In Breve
- Quale percentuale di Amilon è stata ceduta?
- Il 50% di Amilon è stato ceduto al gruppo inglese Tillo.
- Qual è l'obiettivo di crescita del nuovo gruppo?
- L'obiettivo di crescita è del 30% anno su anno.
- Qual è il fatturato di Amilon nel 2025?
- Il fatturato di Amilon nel 2025 è stato di 609 milioni di euro.
Il Gruppo Zucchetti ha ufficializzato la cessione della propria quota del 50% in Amilon al gruppo inglese Tillo, dando vita a un nuovo colosso nel settore delle gift card. Questo accordo crea un operatore che gestisce gift card per un valore superiore ai 3,5 miliardi di euro, con l’ambizioso obiettivo di una crescita del 30% anno su anno.
I co-CEO e fondatori di Amilon, Andrea Verri e Fabio Regazzoni, insieme al CIO Renato Buontempo, hanno deciso di reinvestire nella holding di controllo, mantenendo una quota di minoranza. La maggioranza della società è detenuta dalla società di investimento paneuropea Tenzing. I manager continueranno a guidare Amilon, garantendo così continuità strategica e operativa per clienti e partner.
Con sede a Milano e uffici a Madrid e Varsavia, Amilon è stata pioniera nell’introduzione delle gift card digitali in Italia e ha avuto un ruolo cruciale nello sviluppo del mercato delle soluzioni per incentivazione, employee engagement e welfare aziendale.

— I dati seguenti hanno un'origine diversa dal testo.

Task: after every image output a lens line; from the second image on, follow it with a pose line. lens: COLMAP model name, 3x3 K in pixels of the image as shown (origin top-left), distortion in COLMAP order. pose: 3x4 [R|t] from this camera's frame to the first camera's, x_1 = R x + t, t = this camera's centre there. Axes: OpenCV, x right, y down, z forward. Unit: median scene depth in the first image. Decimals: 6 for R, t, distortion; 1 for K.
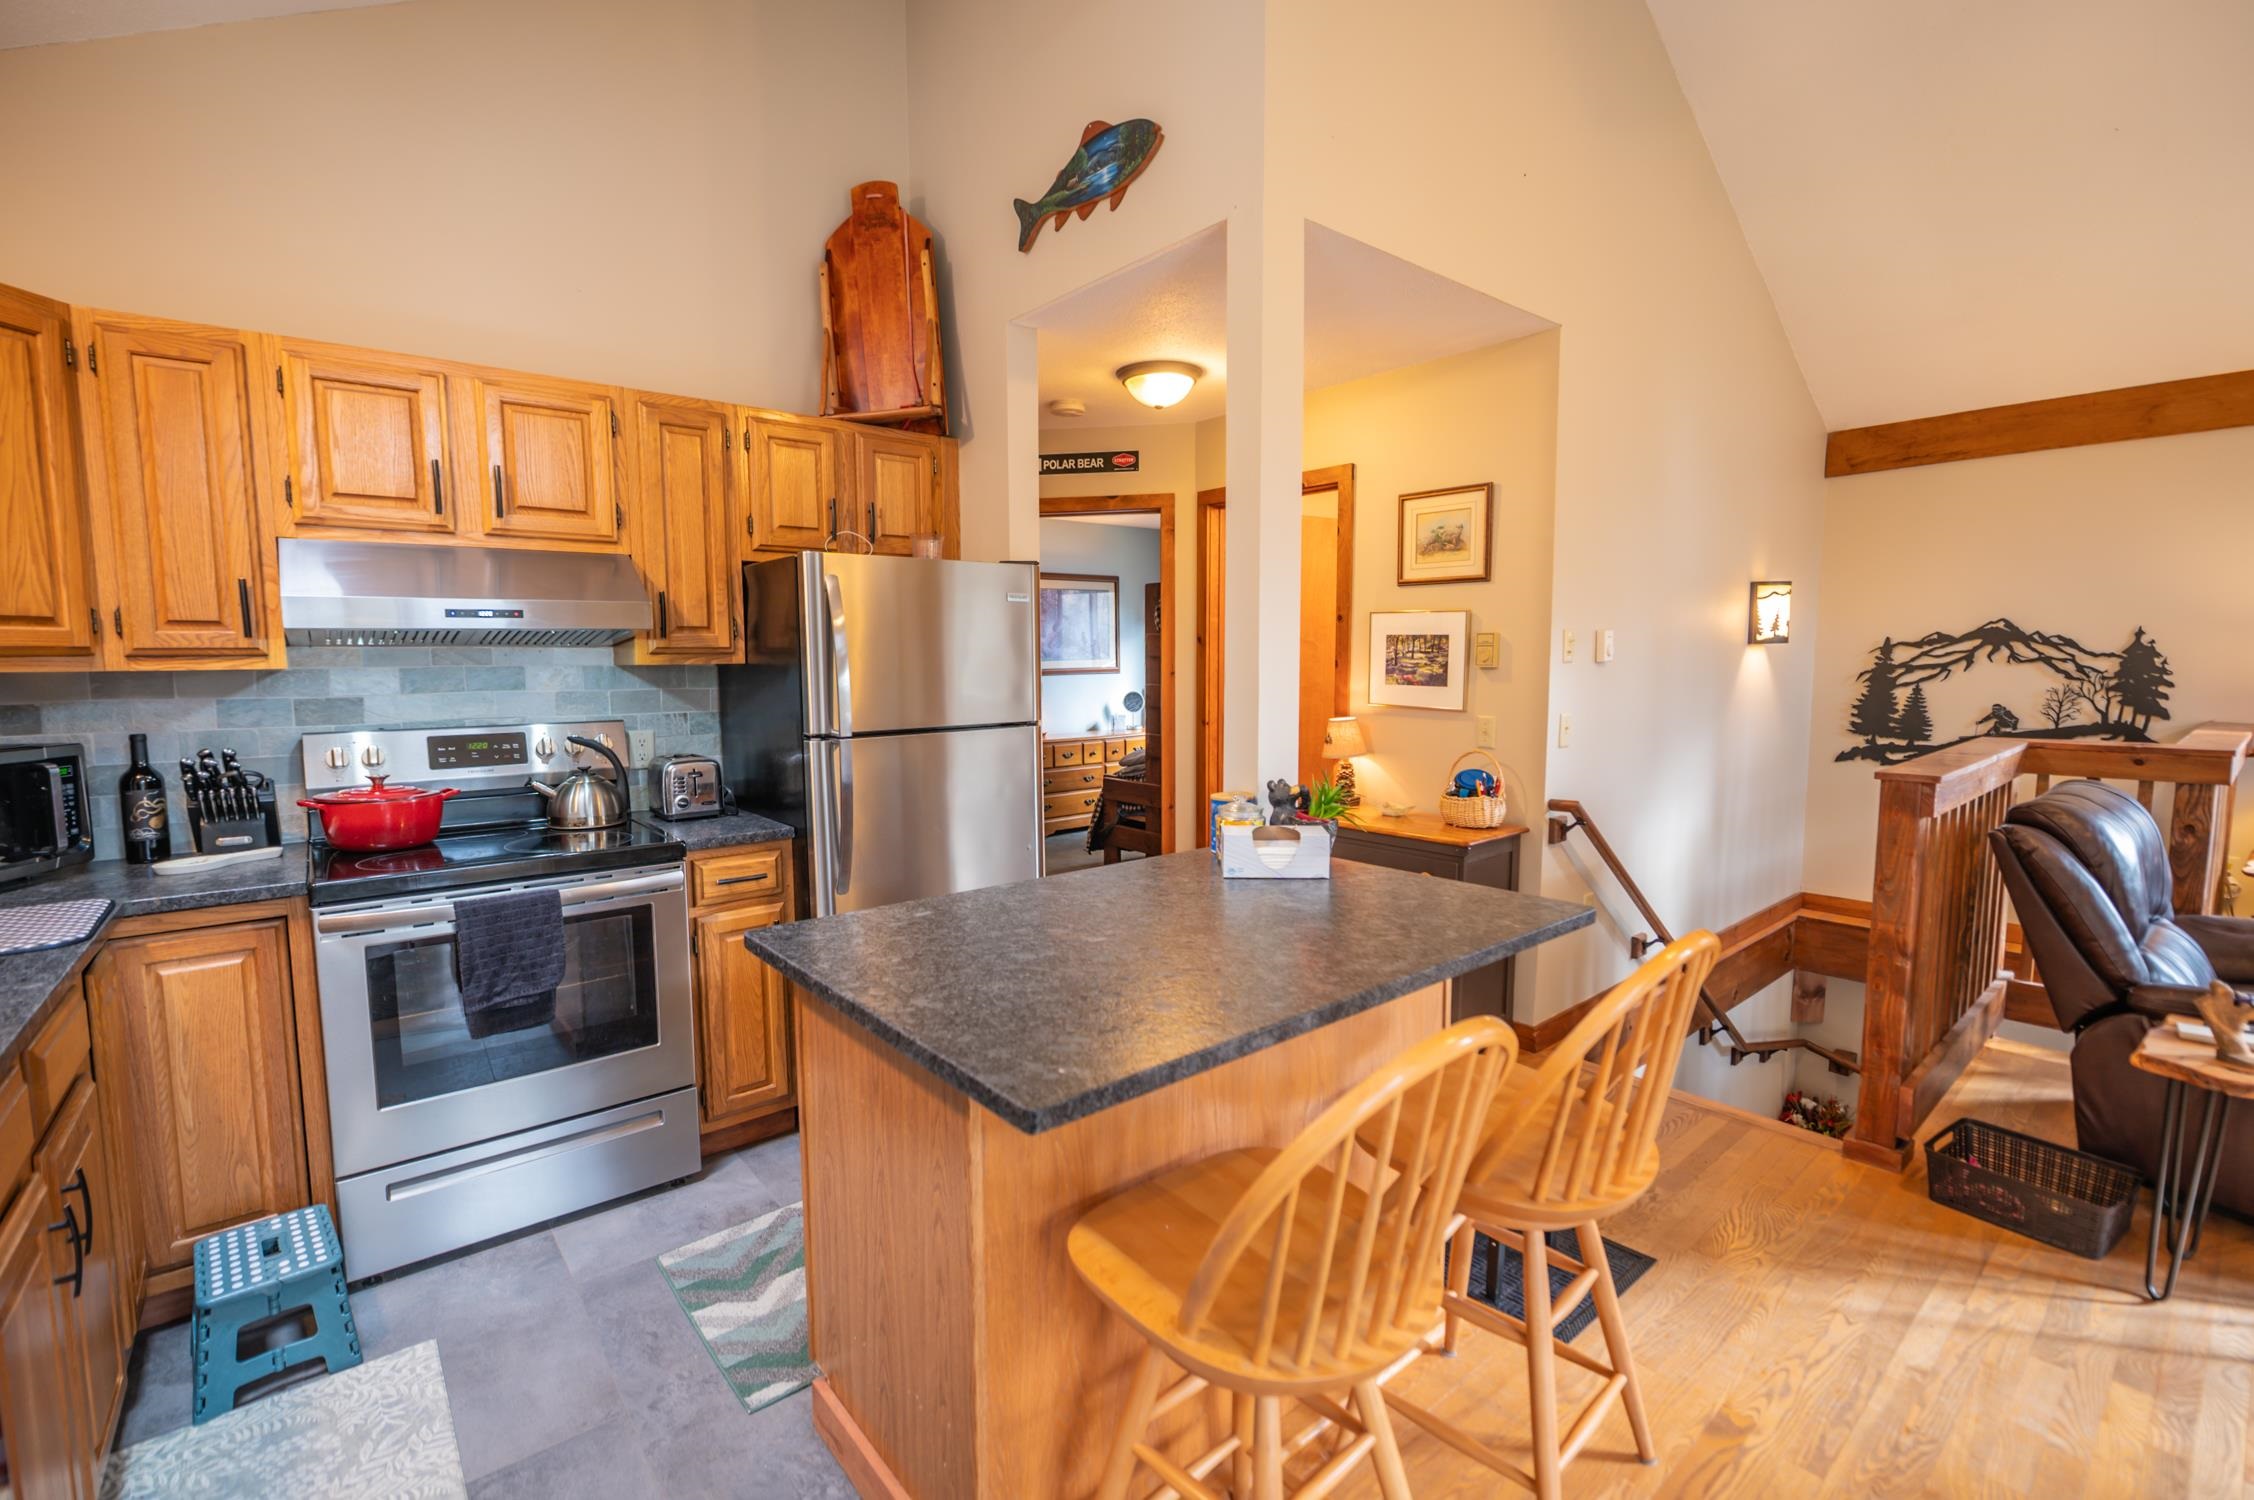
lens RADIAL K [[980.6, 0, 1127.0], [0, 980.6, 750.0], [0, 0, 1]] dist [0.000389, -0.000599]
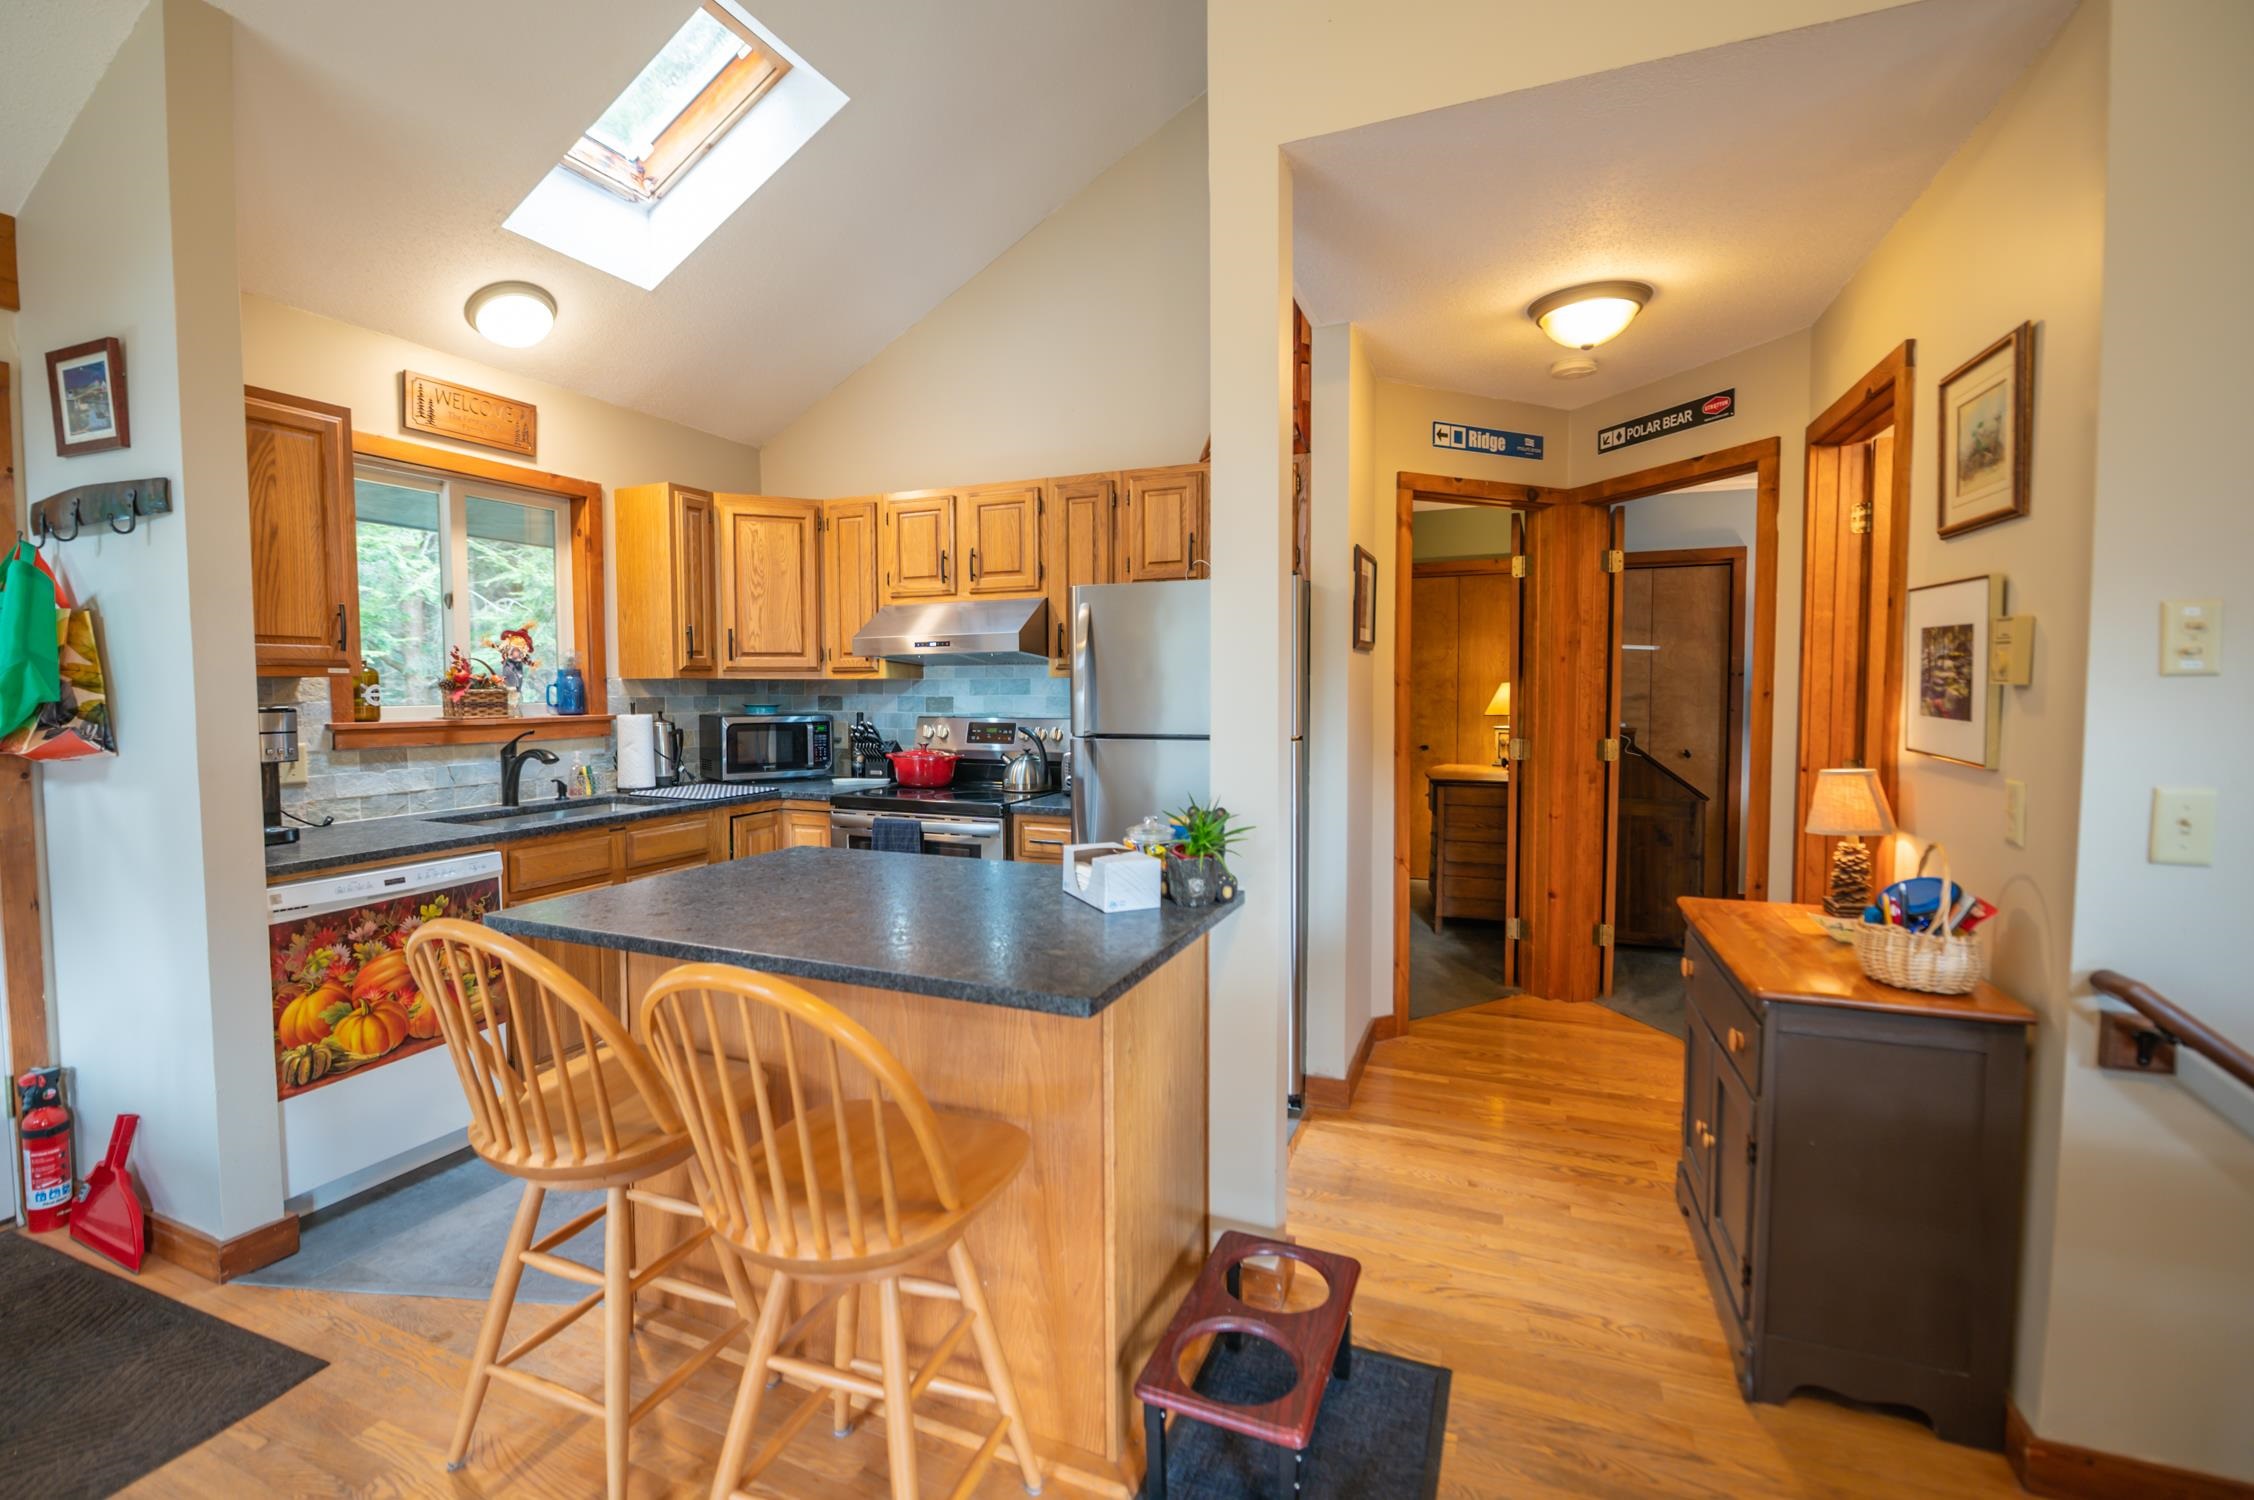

Il fatturato di Amilon nel 2025 ha raggiunto i 609 milioni di euro, in crescita rispetto ai 455 milioni dell’anno precedente.
Questa acquisizione è vista come un passo strategico per l’espansione internazionale di Tillo, creando un operatore con una presenza più forte a livello globale e un portafoglio di brand ampliato. Il gruppo combinato sarà guidato dal CEO Alex Preece, il quale ha sottolineato l’importanza di questa operazione per migliorare il supporto a clienti e partner in Europa, Nord America e Asia-Pacifico.
La consolidata esperienza di Amilon nel settore dei fringe benefit e delle soluzioni di welfare nei mercati europei regolamentati dovrebbe consentire al nuovo gruppo di rispondere in modo più efficace alle esigenze delle multinazionali in cerca di un partner unico per il Regno Unito, l’Italia e l’Europa. Inoltre, si apriranno nuove opportunità di distribuzione per i brand nei principali mercati consumer internazionali.
Andrea Verri e Fabio Regazzoni hanno dichiarato: “Negli ultimi vent’anni, Amilon si è evoluta da azienda specializzata nelle gift card a piattaforma di riferimento per il digital value, aiutando le imprese a coinvolgere, premiare e connettersi con le persone attraverso un ecosistema di soluzioni sempre più ampio e diversificato. Questa operazione rappresenta il passo successivo di quel percorso e riflette un’ambizione condivisa: contribuire a plasmare il futuro del digital value, in cui rewards, incentivi, benefit ed engagement operano in modo integrato tra mercati e canali”.
Il presidente del Gruppo Zucchetti, Alessandro Zucchetti, ha motivato la cessione come parte di un riposizionamento strategico, affermando: “Amilon risultava solo parzialmente coerente con il perimetro strategico del nostro core business. Tuttavia, il nostro rapporto di collaborazione commerciale proseguirà, poiché riteniamo le soluzioni di Amilon di elevata qualità e continueremo a promuoverle sul mercato”.
L’operazione è stata supportata da advisor finanziari e legali per entrambe le parti, ma i termini finanziari dell’accordo non sono stati resi noti.